Iran: Draconian legislative actions in the wake of the 2022 uprising

Iran: Draconian legislative actions in the wake of the 2022 uprising - Civic Space

A woman from the Iranian diaspora writes ‘#no to death penalty’ on her neck at a protest in support of Iranian women after the death of Jhina Amini in Istanbul, Turkey, on 19 November 2022. Photo: Reuters/Umit Bektas


Submission for the Report of the UN Secretary-General, ARTICLE 19, March 2023

Following the death in custody of Mahsa Jhina Amini at the hands of Iran’s ‘morality police’ in September 2022, the country was engulfed by protests demanding fundamental political change, justice, and freedom. The authorities responded with a brutal crackdown, killing hundreds, and injuring, arbitrarily detaining and torturing thousands of others. Rather than holding the members of the security forces and officials responsible to account, the authorities have adopted a range of legislative measures that would further violate the rights to freedom of expression and assembly of people in Iran, and would shield human rights violators from accountability.

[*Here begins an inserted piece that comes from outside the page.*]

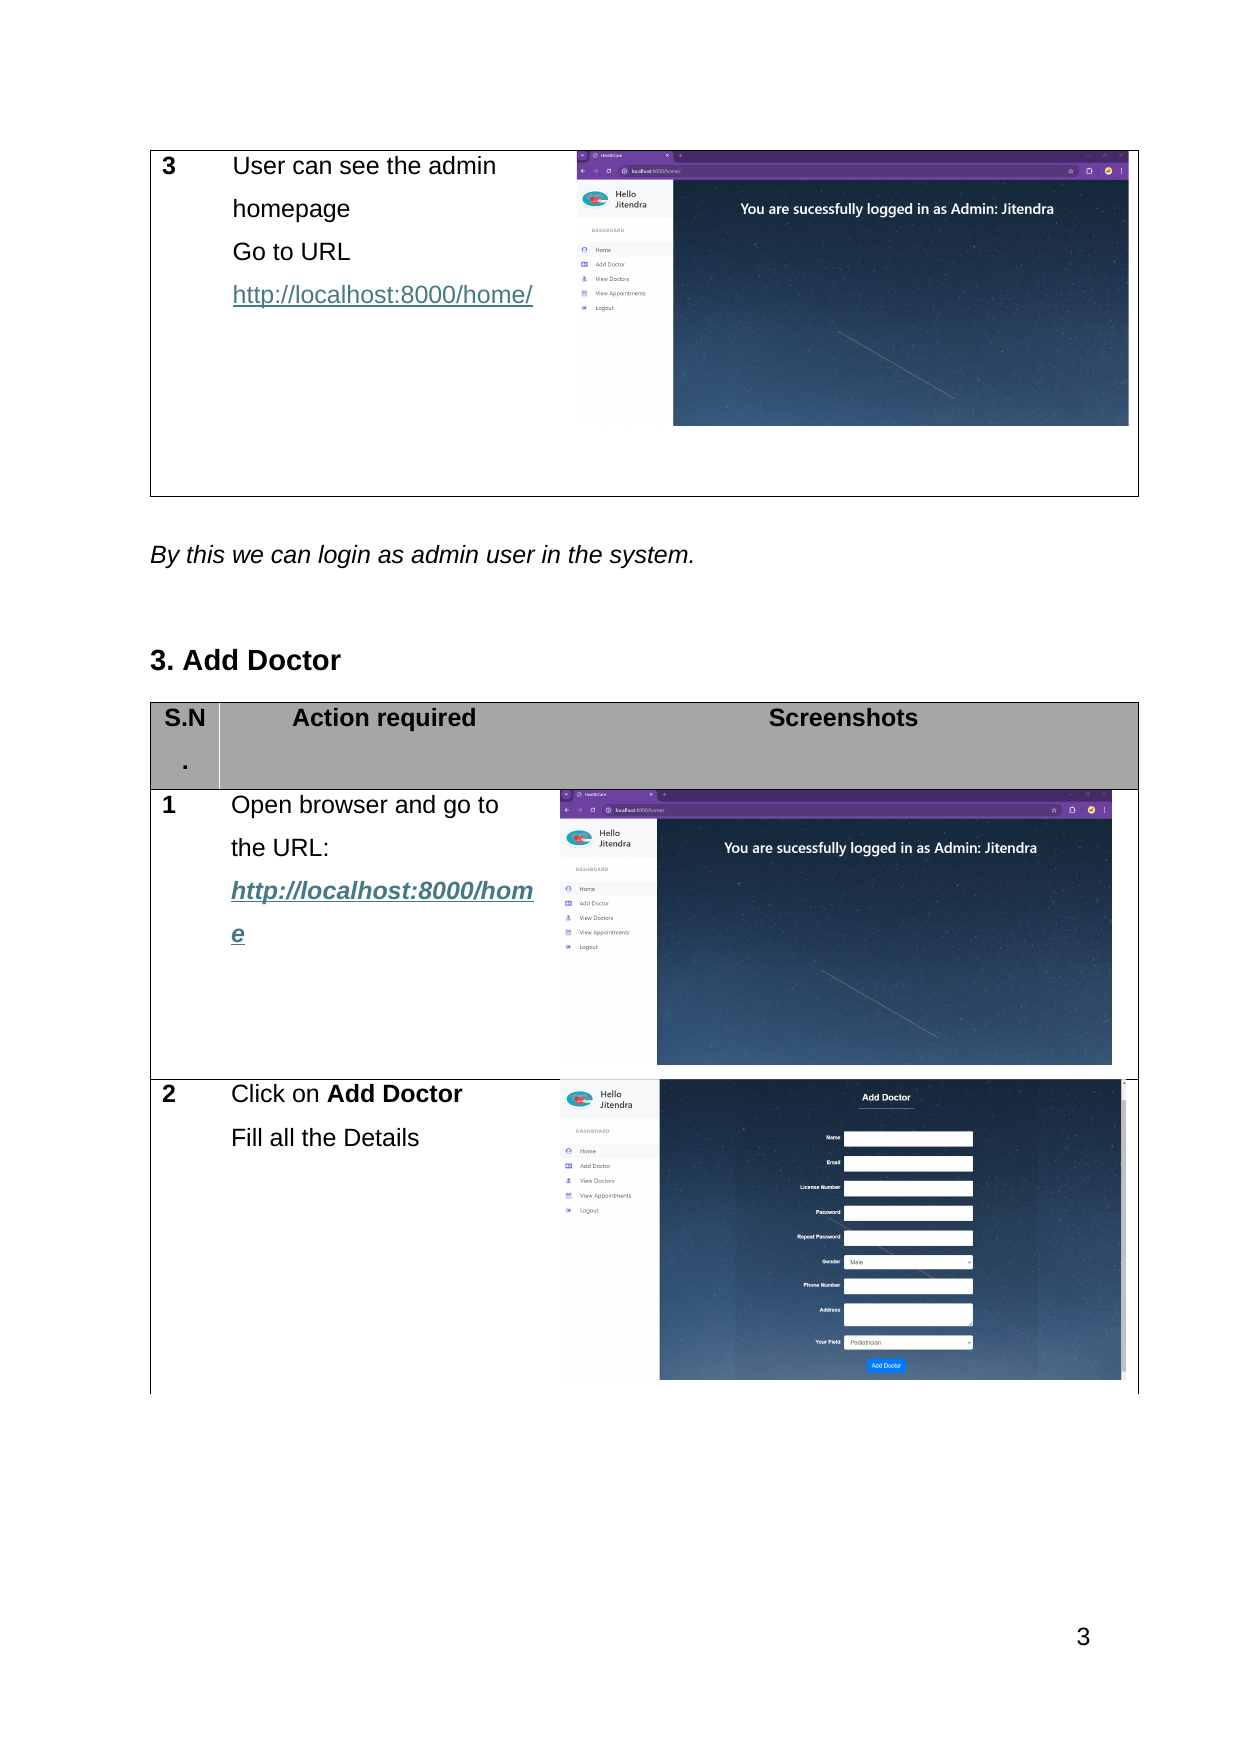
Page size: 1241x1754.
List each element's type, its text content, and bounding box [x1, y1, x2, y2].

In this March 2023 submission to the UN, ARTICLE 19 notes with grave concern several such legislative proposals, including those which provide prosecutorial and judicial authorities tools to subject dissenters to even harsher punishments.

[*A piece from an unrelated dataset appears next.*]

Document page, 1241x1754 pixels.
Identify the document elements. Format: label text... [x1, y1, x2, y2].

Specifically, this includes a draft bill to amend the Islamic Penal Code that, if enacted, would prescribe harsh punishments including fines, imprisonment, and even the death penalty for ‘statements contrary to facts regarding issues on which an official statement must be made but no such statement has yet been made’. The bill also seeks to place women and girls who refuse to comply with forced veiling laws under social and economic siege by depriving them of civil, political, social, cultural, and economic rights.

The submission also examines multiple statements made by Islamic Republic officials and policies adopted since the start of the uprising in relation to forced veiling. The statements promise harsher crackdowns on those opposing forced veiling, and include proposals to use facial recognition technology to enforce such laws, and measures to deprive those who defy them of basic rights and services such as banking, and even punish those who provide services to women and girls who defy discriminatory forced veiling laws.

A further cause for concern is the User Protection Bill, which aims to formalise the nationalisation of the internet, including by placing internet governance in the hands of security forces and disabling the use of virtual private networks (VPNs).